Adding to the challenge is that HAART often has severe side effects, making it impossible for many patients to continue taking the drugs indefinitely. In addition, scientists have not completely identified the effects of prolonged HAART on killer T cells. Although in the short term the treatment is clearly beneficial, evidence has surfaced about the toxicity of HAART on other immune system components. Finally, there is the possibility that, as toxic as HAART treatments are, they might need to be strengthened in order to keep working. One of Ho's collaborators, Dr. Linqui Zhang, noted, "It is sobering to realize that the so-called highly active antiretroviral therapy is actually not always active enough. As we strive to eradicate HIV-1 infection or induce a remission, we must focus on the possibility of further intensifying antiretroviral treatment, even though current therapies are already toxic, costly and complex."31
The Road Ahead
Researchers continue to strive for refinements to HAART. One such refinement is reducing the complexity of HAART regimens, making it easier for people to adhere to them. For example, in Zerit XR, which received FDA approval in 2002, a day's worth of therapy is contained in a single pill. Though Zerit XR must be combined with other anti-HIV drugs to be effective, many others are becoming available in once-daily or twice-daily formulations.
The success of HAART, however, has in some ways hurt efforts to prevent the spread of HIV. According to Dr. Jessie C. Gruman, executive director of the Center for the Advancement of Health, "Because HIV/AIDS is no longer an assured death sentence, new issues in disease management have arisen—cost and adherence. The success of new treatments presents an additional challenge, helping patients keep from returning to risky behaviors that could spread the disease anew."32
Living with HIV
Even with powerful HAART drugs, there is a considerable amount of variability among AIDS patients in the way the disease affects their quality of life.

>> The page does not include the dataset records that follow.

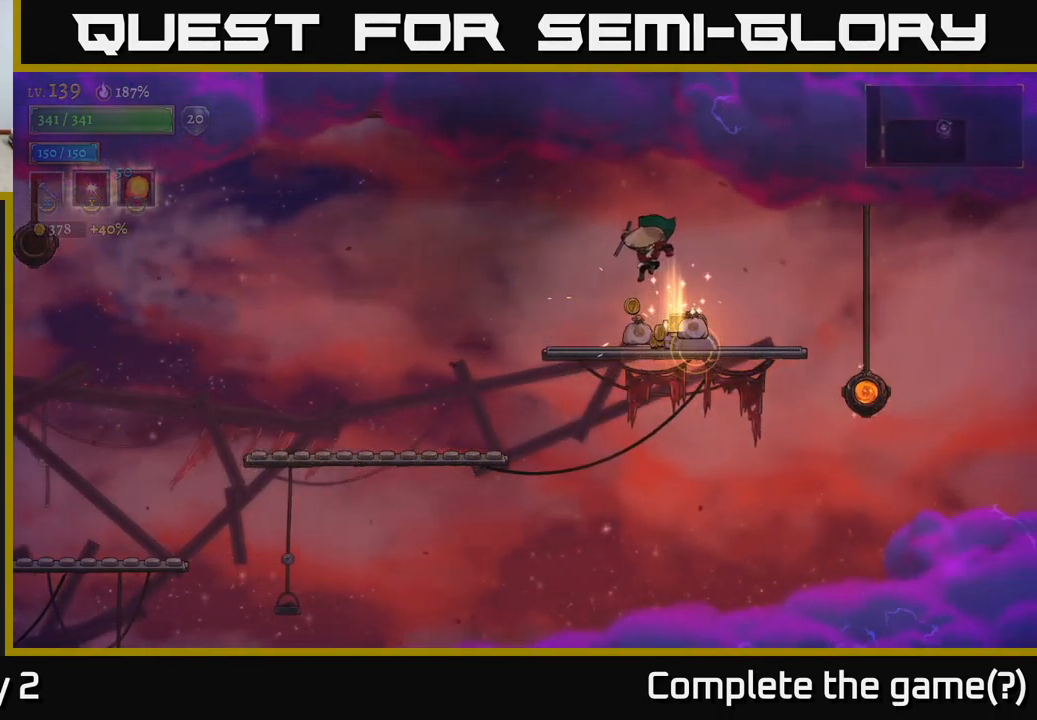
{"buttons": [], "left_stick": "left", "right_stick": "center", "events": [[184, "left_stick", "center"], [234, "left_stick", "right"], [417, "left_stick", "left"]]}
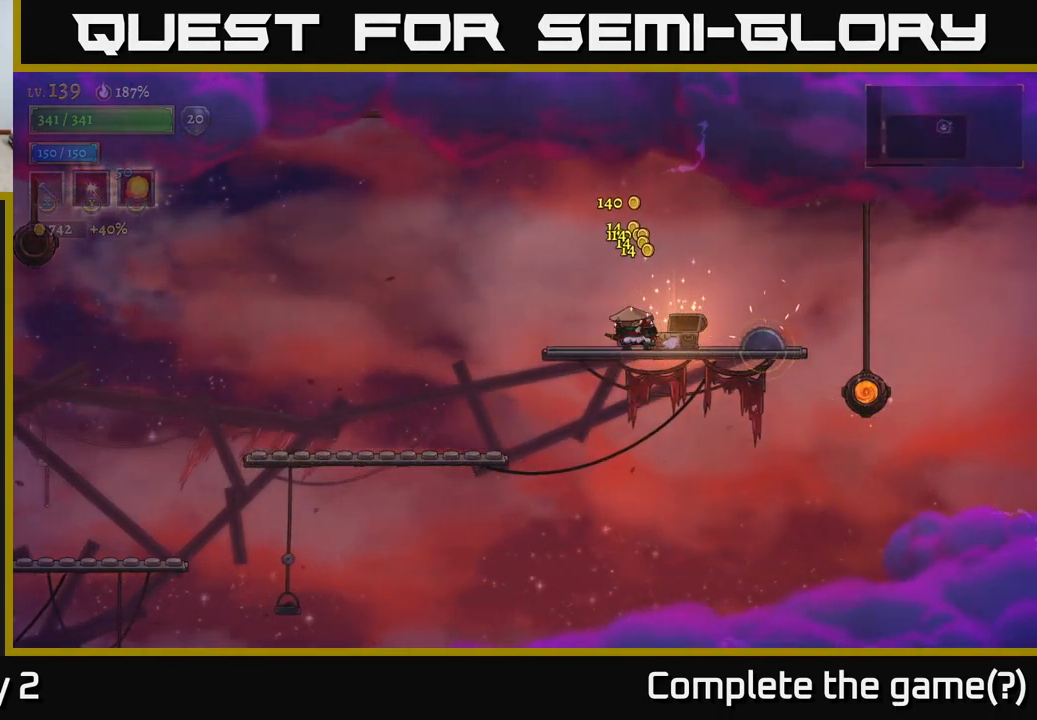
{"buttons": [], "left_stick": "left", "right_stick": "center", "events": [[334, "A", "down"], [467, "A", "up"]]}
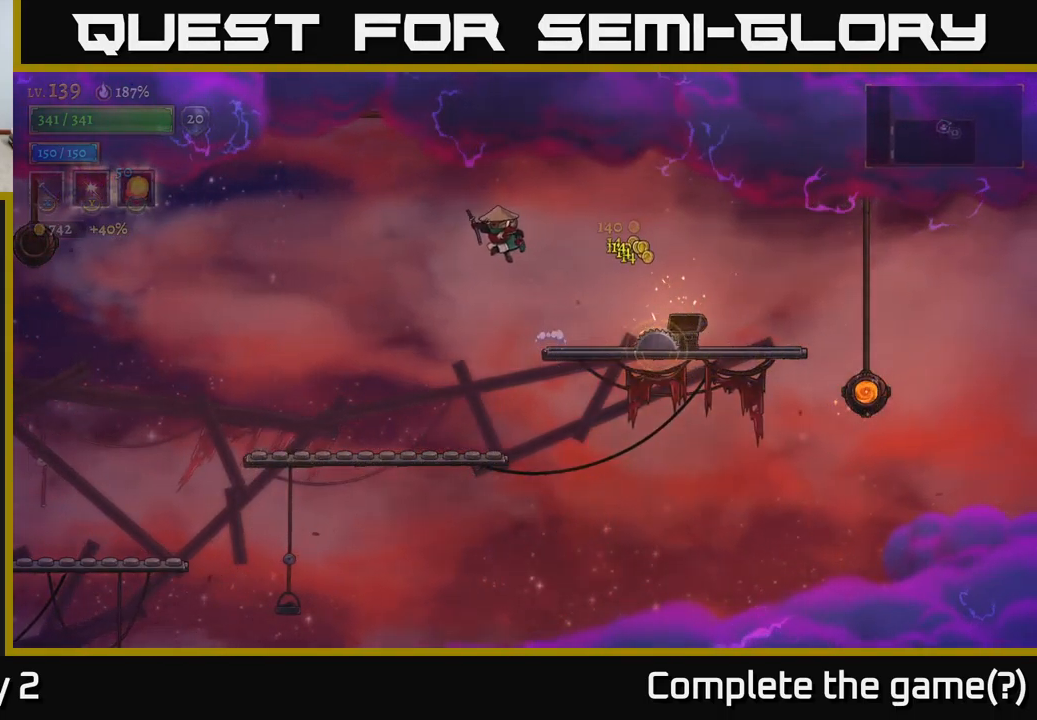
{"buttons": ["L2"], "left_stick": "left", "right_stick": "center", "events": [[317, "L2", "down"]]}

Some are so debilitated by the disease that holding a job or performing household chores becomes impossible, whereas others may go for long periods of time where they function normally, only to succumb to a single severe opportunistic infection.
Still, many HIV-positive individuals find HAART invaluable. People, such as San Francisco hairdresser Puck, who had been given months to live, now look forward to much longer lives. Puck was once in search of a way to pay his final medical bills; after he began HAART treatment, however, his disease came under control and his thoughts turned from final expenses to saving for his retirement.
As the lives of people with AIDS have been extended by HAART, a new dilemma has emerged: where to find the funds to pay for the expensive treatments. In many cases, health insurance policies do not cover HAART, and patients have had to go deep into debt to pay for the medications they need. In 1990, Congress created the AIDS Drug Assistance Program (ADAP) to subsidize the cost of HIV and AIDS treatment. However, as the demand for treatment increases, people are turned away because of budget constraints. In 1996, ADAP had set aside $188.5 million; by 2002, the budget had increased to $878.6 million, and still, there are insufficient funds to help all who applied. There is, however, hope that economics will no longer be an issue for patients who seek HAART. Since 2000, the cost of HAART in the United States has dropped from ten thousand dollars per patient annually to approximately three hundred dollars. The challenge going forward will be to provide effective anti-HIV treatment to people around the world, especially in developing countries, where even today's relatively modest prices make AIDS drugs completely unaffordable.